> _ПРИВЕДЁННЫЙ ФРАГМЕНТ_

-------------------------

В этой связи два слова и о Геннадии Фише. Встряв в дело Федора Левина, Фиш по тем временам немало рисковал. При его безоглядной настойчивости, даже можно сказать - настырности, это дело очень легко могло обернуться против него самого. Но такой уж он уродился, Геннадий Фиш, прямая противоположность рассудительному, во всем основательному и за все ответственному Федору Левину. Да, представьте себе, это тот самый Фиш, что был пламенным поклонником Лысенко и с таким энтузиазмом прославлял «народного академика» и письменно и устно как до, так и после войны, проявив, конечно, тем самым непростительное верхоглядство. Но одно могу твердо сказать - ни о каких соображениях личной выгоды тут и речи не было. Просто как и обо всем на свете, Фиш и о Лысенко писал безмерно увлеченно, по-настоящему не вникая в научные тонкости проблемы, не слишком задумываясь о шарлатанской подоплеке новаций академика.

-------------------------

> _НАБОР ЗАПИСЕЙ_
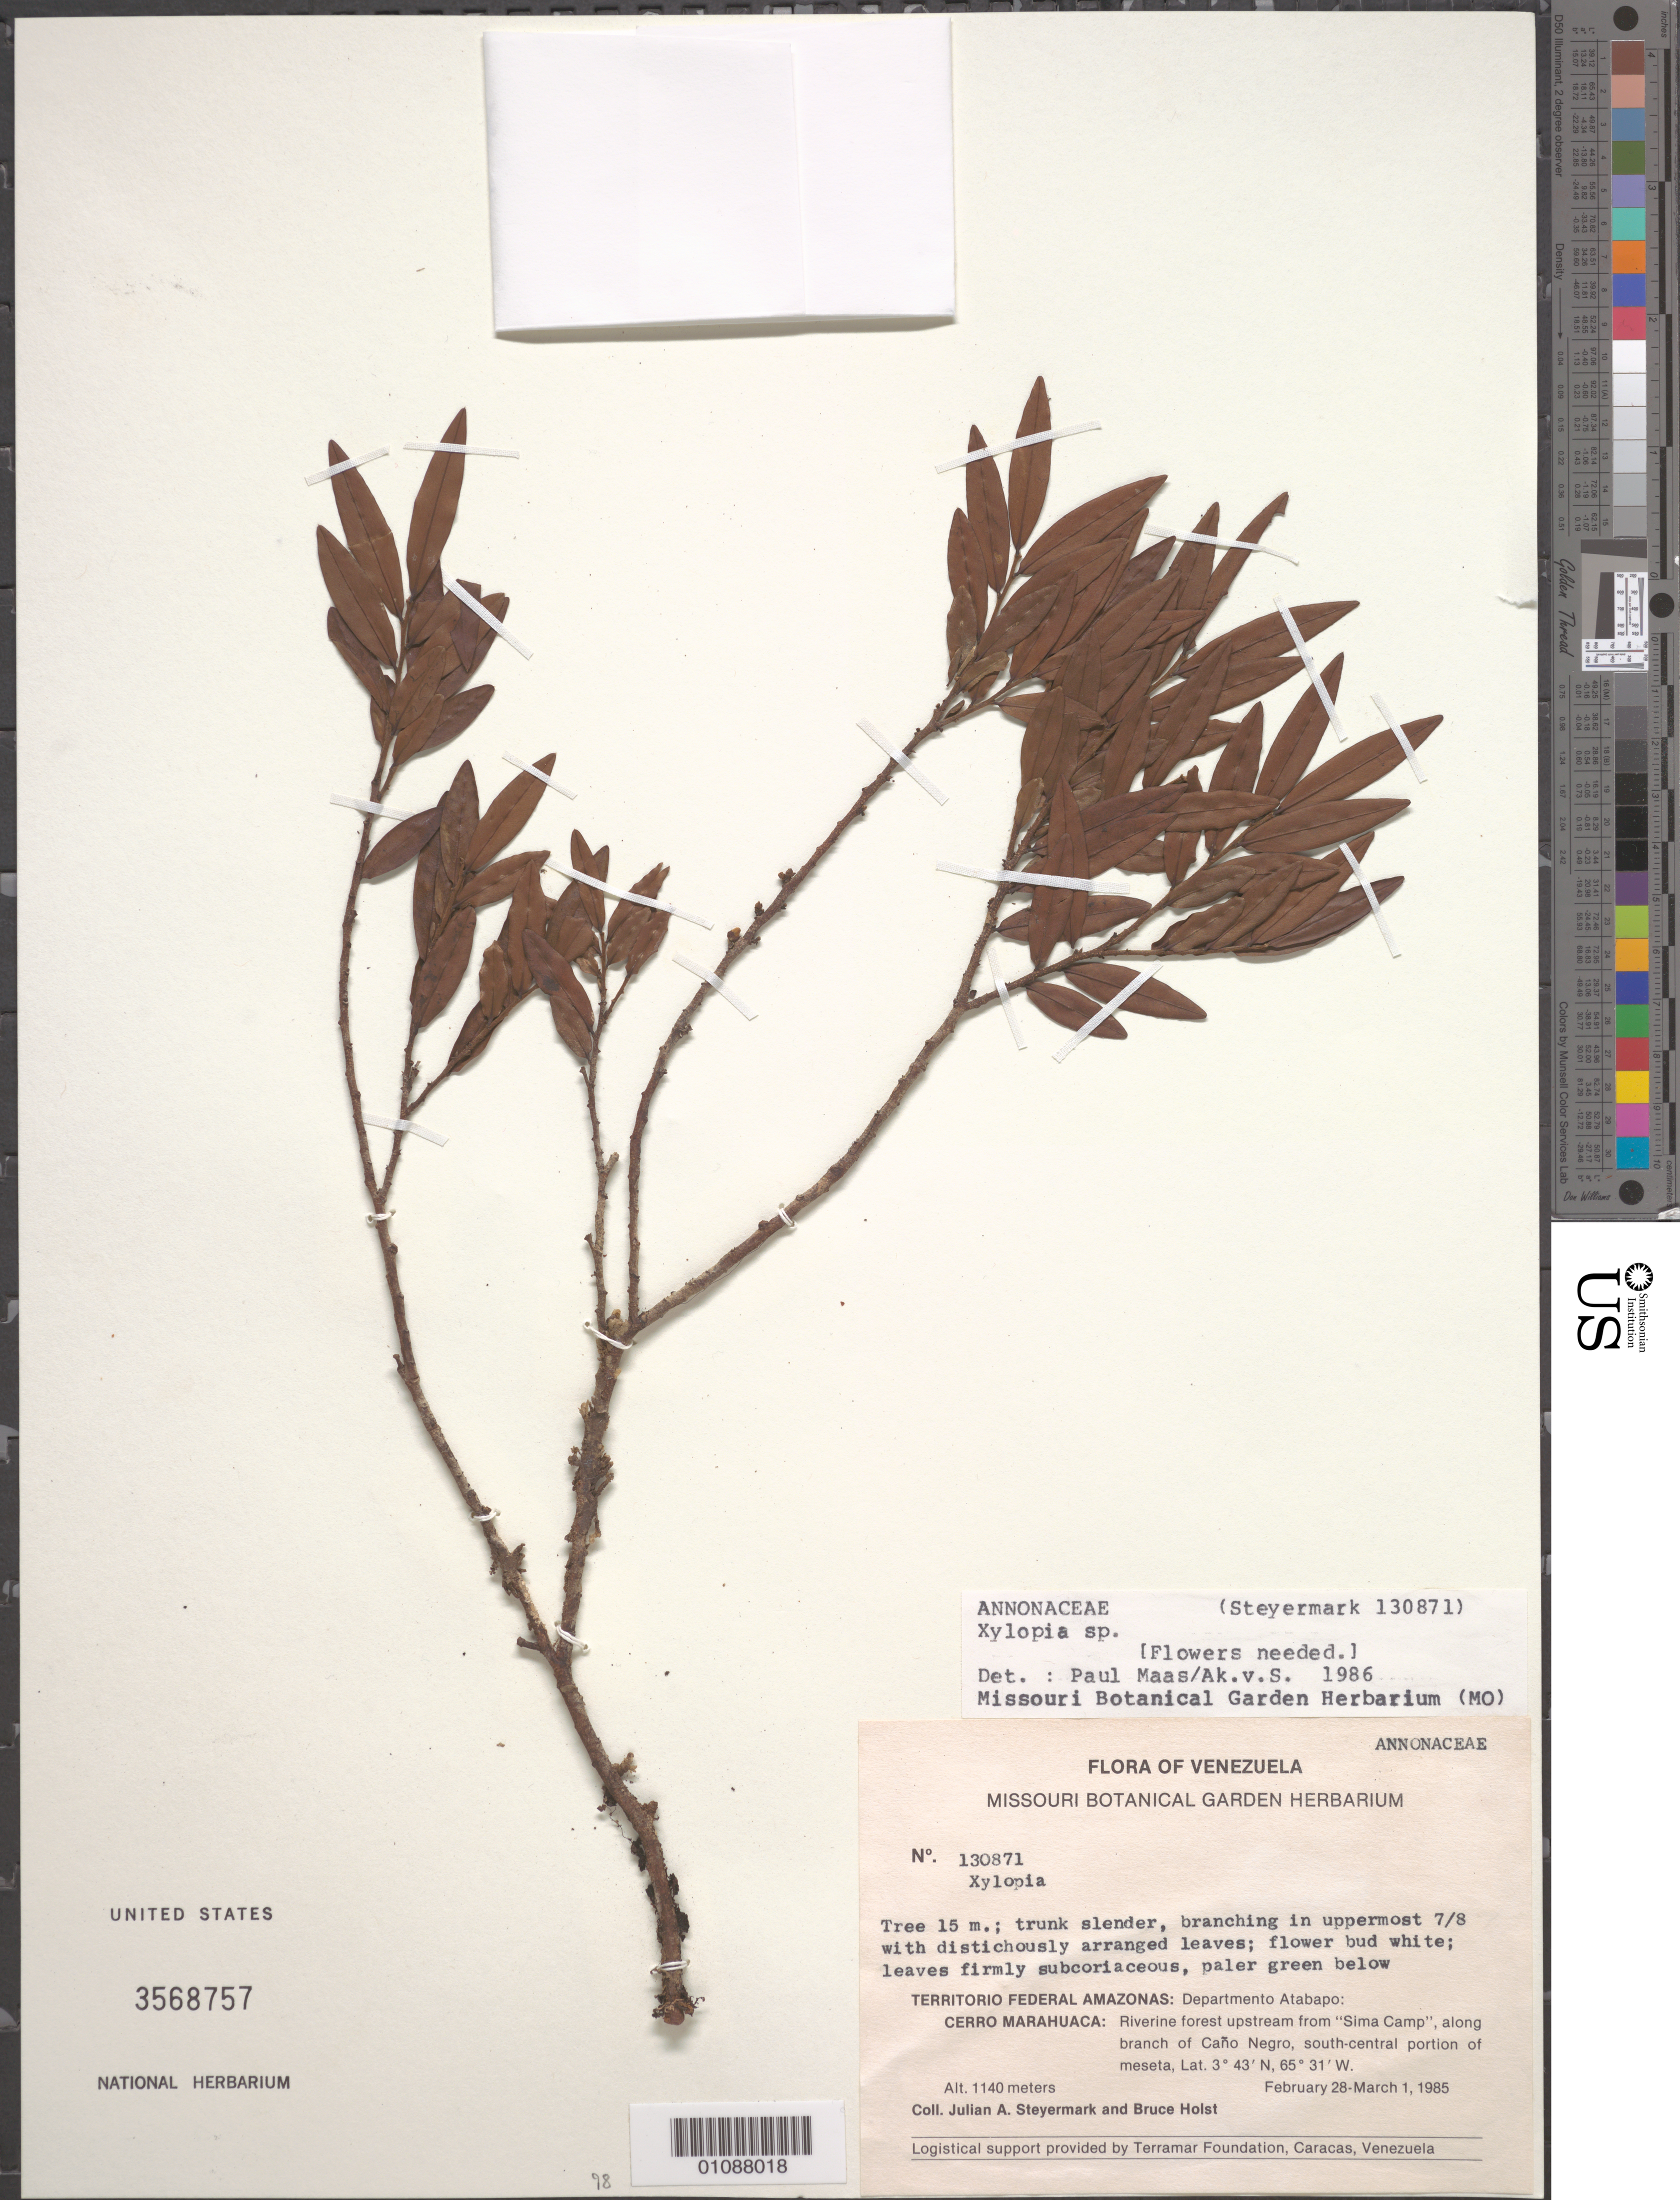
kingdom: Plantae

-------------------------

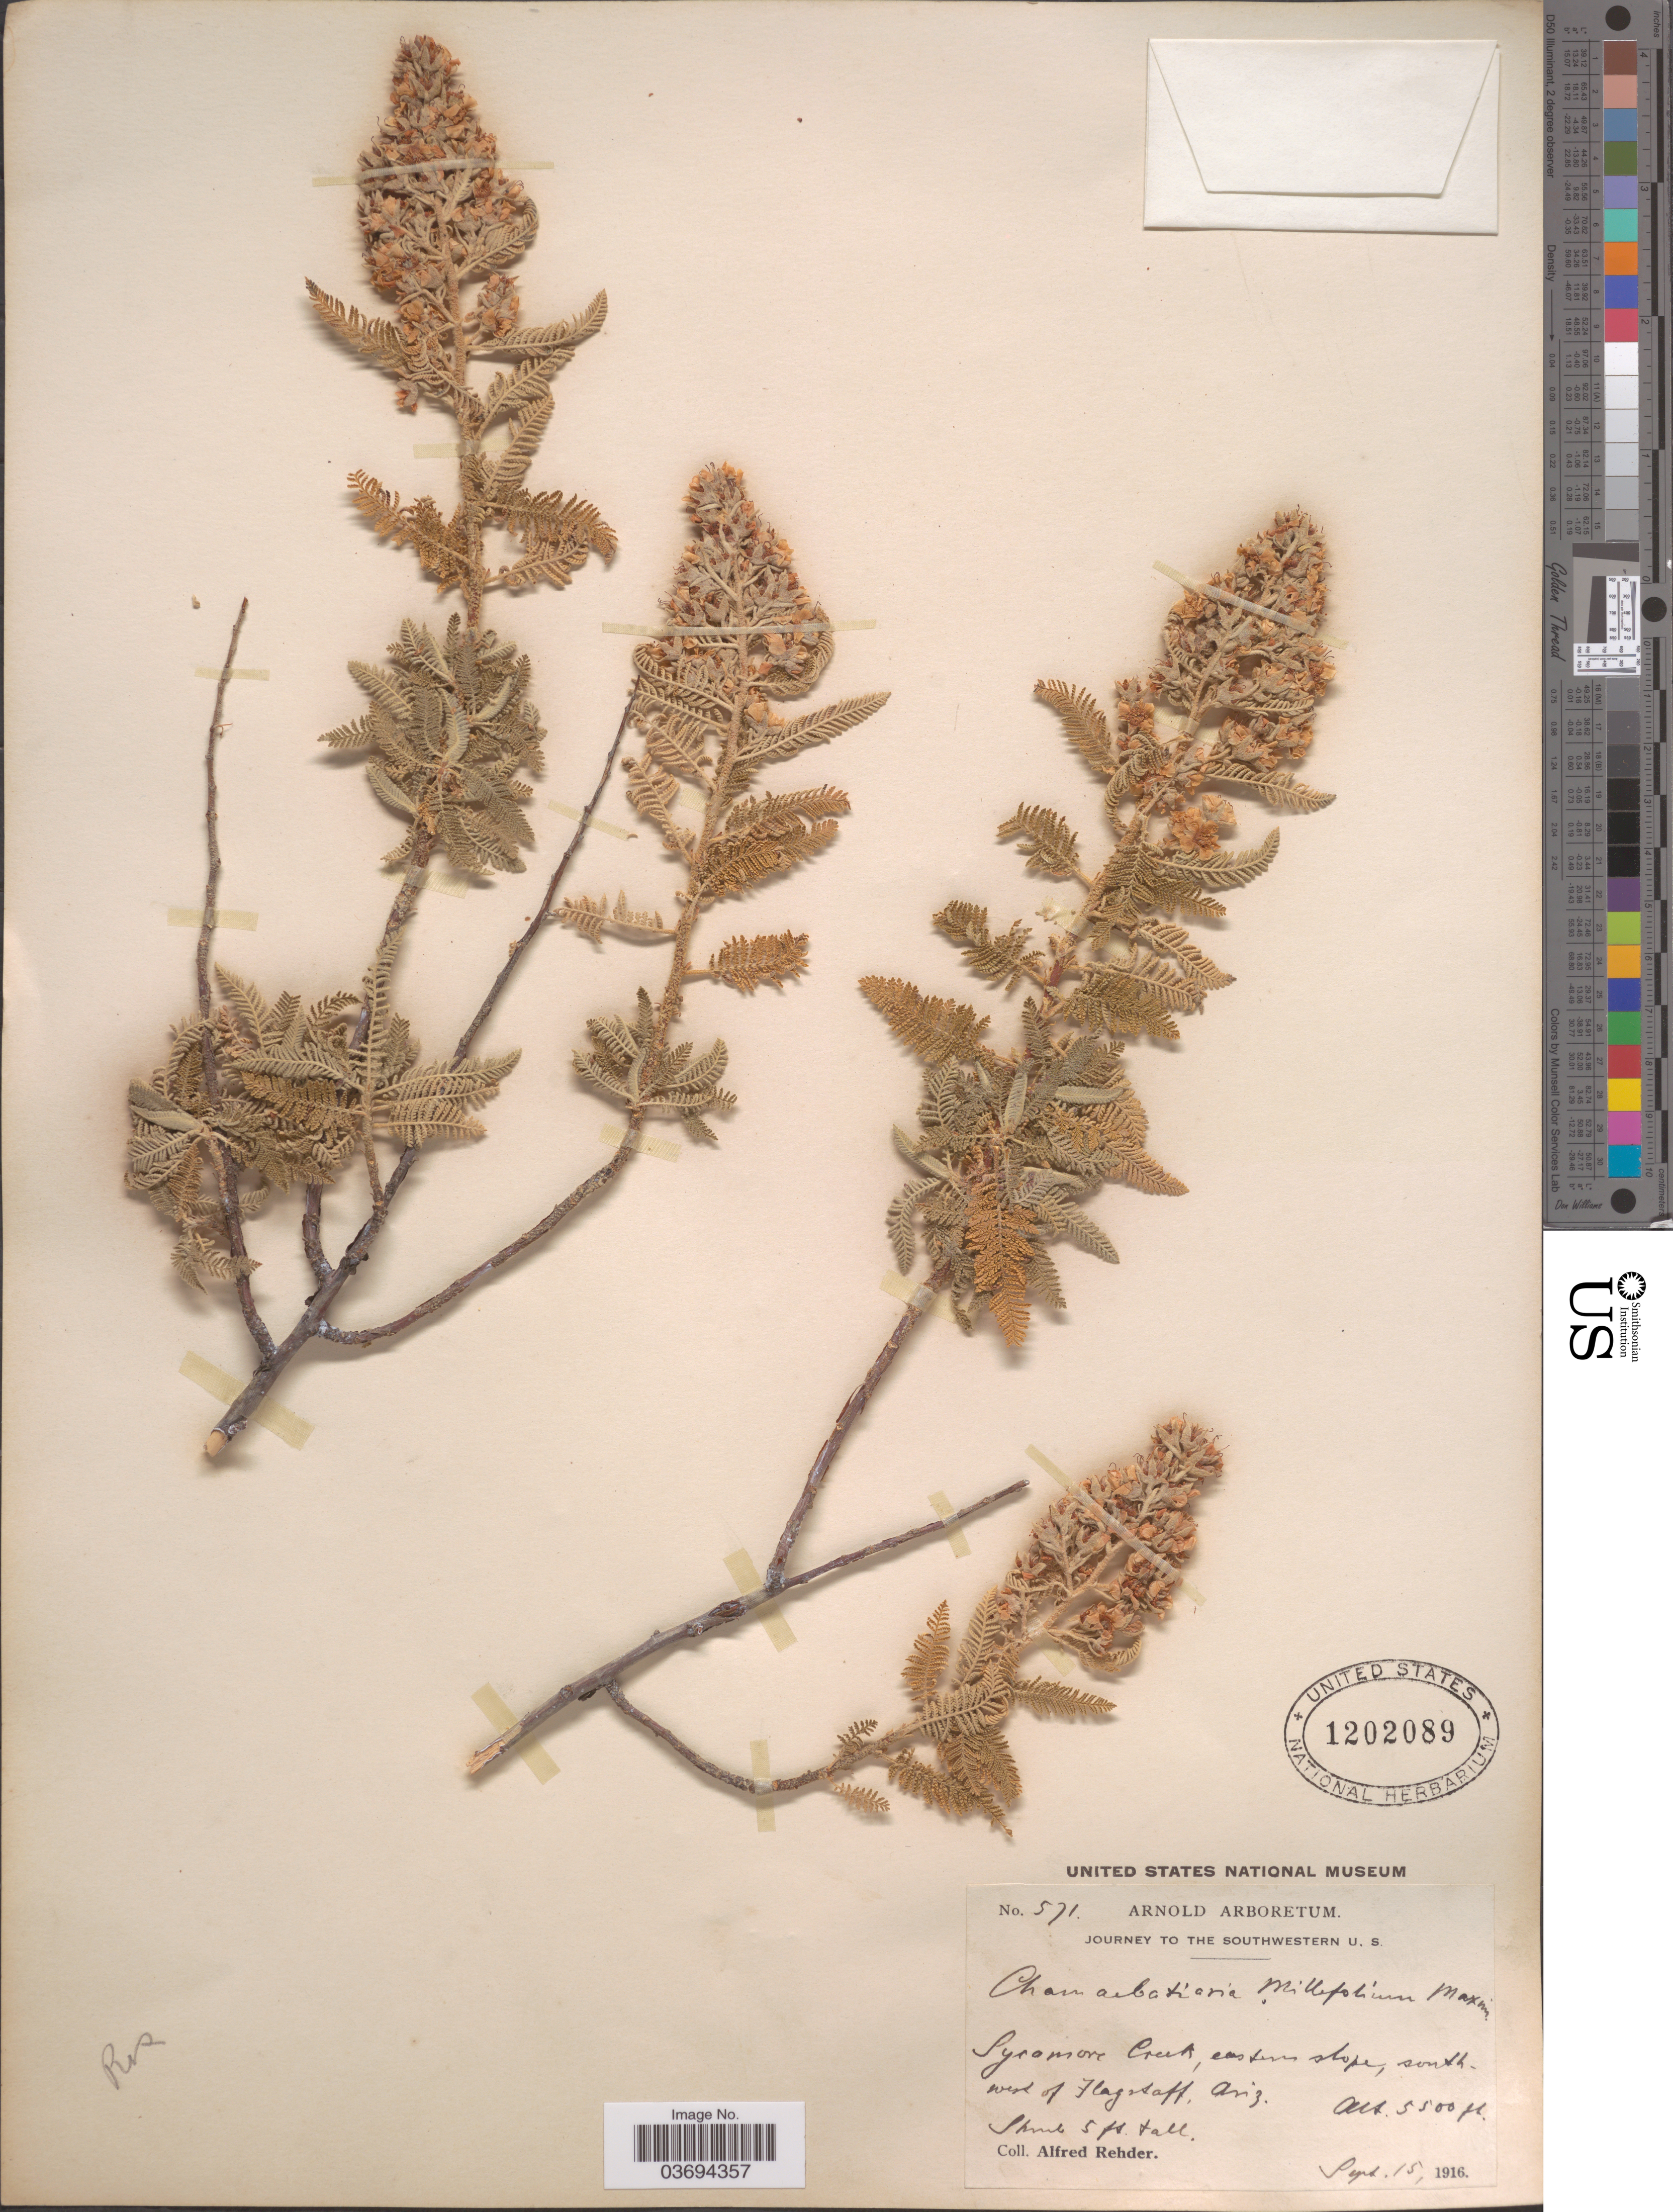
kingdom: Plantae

-------------------------

> _УСЛОВИЯ УПРАЖНЕНИЯ_
(a) Верните из фрагмента о Геннадии Фише отрывок от «В этой связи» по «подоплеке новаций академика.» включительно.
(b) В чьё дело, согласно фрагменту о Геннадии Фише, встрял Фиш?

> _ПОЛНЫЕ ОТВЕТЫ_
(a)
В этой связи два слова и о Геннадии Фише. Встряв в дело Федора Левина, Фиш по тем временам немало рисковал. При его безоглядной настойчивости, даже можно сказать - настырности, это дело очень легко могло обернуться против него самого. Но такой уж он уродился, Геннадий Фиш, прямая противоположность рассудительному, во всем основательному и за все ответственному Федору Левину. Да, представьте себе, это тот самый Фиш, что был пламенным поклонником Лысенко и с таким энтузиазмом прославлял «народного академика» и письменно и устно как до, так и после войны, проявив, конечно, тем самым непростительное верхоглядство. Но одно могу твердо сказать - ни о каких соображениях личной выгоды тут и речи не было. Просто как и обо всем на свете, Фиш и о Лысенко писал безмерно увлеченно, по-настоящему не вникая в научные тонкости проблемы, не слишком задумываясь о шарлатанской подоплеке новаций академика.

(b) В дело Федора Левина.